Der größte rot-grüne Flop: ver.di-Landesleiter Detlef Ahting hält Pflegekammer für so überflüssig wie einen Kropf, die Beschäftigten sind empört über Zwangsmitgliedschaft

Kurz vor dem Landtagsbeschluss übergab ver.di 4.000 Protest-Postkarten von Beschäftigten an Sozialministerin Cornelia Rundt, SPD (rechts)

Kritik, Bedenken und Proteste verhallen ungehört: Die rot-grüne Koalition im Landtag ist fest entschlossen, die umstrittene Pflegekammer in Niedersachsen einzuführen. Im Interview mit ver.di publik bezeichnete ver.di-Landesleiter Detlef Ahting diese Entscheidung als "größten Flop von Rot-Grün".

ver.di publik - Sind Worte wie "größter Flop" nicht zu harsch?

Detlef Ahting - Keineswegs. Denn die niedersächsische Landesregierung und die Fraktionen von SPD und Grünen waren Sachargumenten nicht zugänglich und fühlten sich einseitig den Lobbyisten einiger Pflegeverbände verpflichtet. Mit der Pflegekammer hat Rot-Grün daher aus meiner Sicht den bisher größten Flop in der laufenden Legislaturperiode in Niedersachsen gelandet.

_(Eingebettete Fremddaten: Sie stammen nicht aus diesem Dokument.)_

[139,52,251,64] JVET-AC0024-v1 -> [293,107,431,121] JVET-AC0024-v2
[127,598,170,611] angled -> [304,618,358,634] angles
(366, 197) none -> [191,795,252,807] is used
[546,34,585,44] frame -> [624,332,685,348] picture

Viele Organisationen gegen Pflegekammer

ver.di publik - Trotz vieler Einwände und Bedenken soll der Gesetzentwurf den Landtag passieren.

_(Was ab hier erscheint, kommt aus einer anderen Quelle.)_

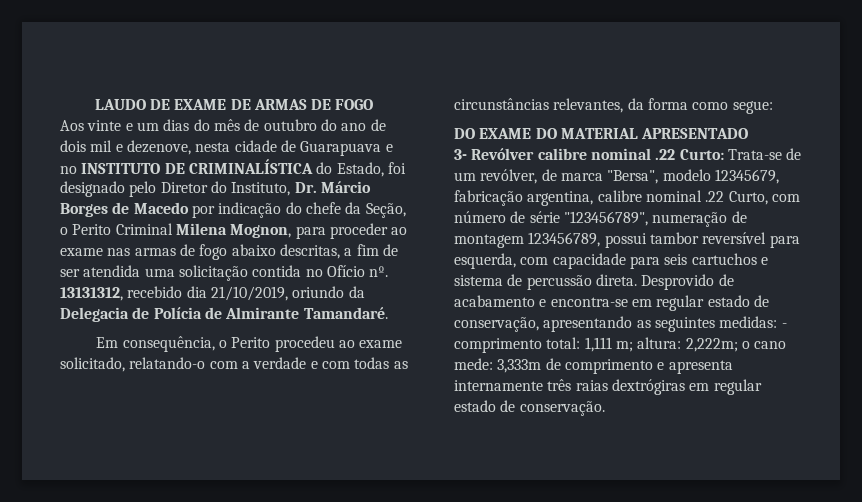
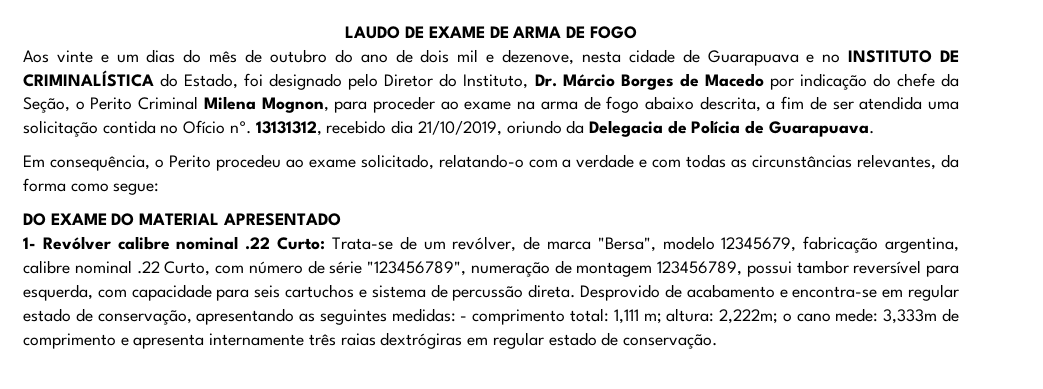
[253,99,307,110] ARMAS -> [512,26,562,38] ARMA
[107,248,176,256] nas armas -> [517,101,578,110] na arma
[279,244,340,259] descritas, -> [699,96,761,112] descrita,
[225,307,388,319] Almirante Tamandaré. -> [768,121,874,137] Guarapuava.
[454,149,467,160] 3- -> [23,237,36,249] 1-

Ahting - Das Projekt Pflegekammer soll offenbar durchgezogen werden, obwohl es von Anfang an viele kontroverse Diskussionen und eine breite gesellschaftliche Kritik gab. Klar gegen die Pflegekammer haben sich nicht nur ver.di und die DGB-Gewerkschaften ausgesprochen, sondern zahlreiche weitere Organisationen wie die Verbände der freien Wohlfahrtspflege, der Landkreis- und Städtetag, der Sozialverband und die Arbeitgeberverbände.

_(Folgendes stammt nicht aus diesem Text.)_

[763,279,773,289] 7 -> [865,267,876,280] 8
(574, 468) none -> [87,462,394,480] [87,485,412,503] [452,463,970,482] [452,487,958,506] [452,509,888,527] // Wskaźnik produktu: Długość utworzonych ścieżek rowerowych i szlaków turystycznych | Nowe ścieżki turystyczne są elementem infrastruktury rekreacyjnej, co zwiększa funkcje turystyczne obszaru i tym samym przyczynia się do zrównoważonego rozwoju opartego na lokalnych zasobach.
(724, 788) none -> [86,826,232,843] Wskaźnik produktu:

ver.di publik - Und wo stehen die betroffenen Pflegekräfte?

Ahting - Schon 2013, vor der aktuell geführten öffentlichen und kritischen Diskussion, lehnten betroffene Pflegekräfte laut einer Umfrage mehrheitlich eine Kammer mit finanziellem Pflichtbeitrag ab. Seitdem haben sich tausende Beschäftigte mit ihrer Unterschrift dagegen ausgesprochen, und zahlreiche betriebliche Interessenvertretungen haben ablehnende Petitionen eingereicht. Eine solch breite Allianz kann von der Politik eigentlich nicht ignoriert werden. Doch alle Kritik traf auf taube Ohren - ein Skandal.

ver.di publik - Was sind die Hauptkritikpunkte?

Ahting - Die Kammer soll laut Rot-Grün die Berufsordnung und Weiterbildung regeln, die Qualität der Pflege sichern oder auch bei der Gesetzgebung mitwirken. Aus unserer Sicht löst dieses Bürokratiemonster aber keinerlei Probleme. Denn für Tarifverhandlungen, für das Aushandeln der Pflegesätze, für Aufsicht und Kontrolle oder für Qualitätsmaßnahmen in den Einrichtungen ist die Kammer gar nicht zuständig. Mit Kammern der freien Berufe wie etwa der Ärzte, die eigenverantwortlich arbeiten, ist die Pflegeklammer auch nicht zu vergleichen. Denn die 70.000 Pflegekräfte sind abhängig beschäftigt und an Weisungen ihres Arbeitgebers gebunden. Sie werden per Gesetz Zwangsmitglieder und müssen einen Zwangsbeitrag von 100 Euro im Jahr zahlen - das ist für viele eine unzumutbare Belastung.

ver.di publik - Warum spricht ver.di von einer Spaltung der Beschäftigten?

Ahting - Weil die Kammer nur für Kranken- und Altenpfleger sowie für Pflegerinnen im ambulanten Dienst mit dreijähriger Ausbildung eingerichtet wird. Mehrere zehntausend nicht examinierte Pflegehelferinnen und Pflegeassistenten können nur ausnahmsweise Mitglied werden. Damit werden die Belegschaften in Heimen, ambulanten Diensten und Krankenhäusern gespalten. Schon jetzt gibt es erhebliche Unruhe, Unverständnis und Wut unter den Pflegekräften über die Politik. Fazit: Die Pflegkammer ist überflüssig wie ein Kropf.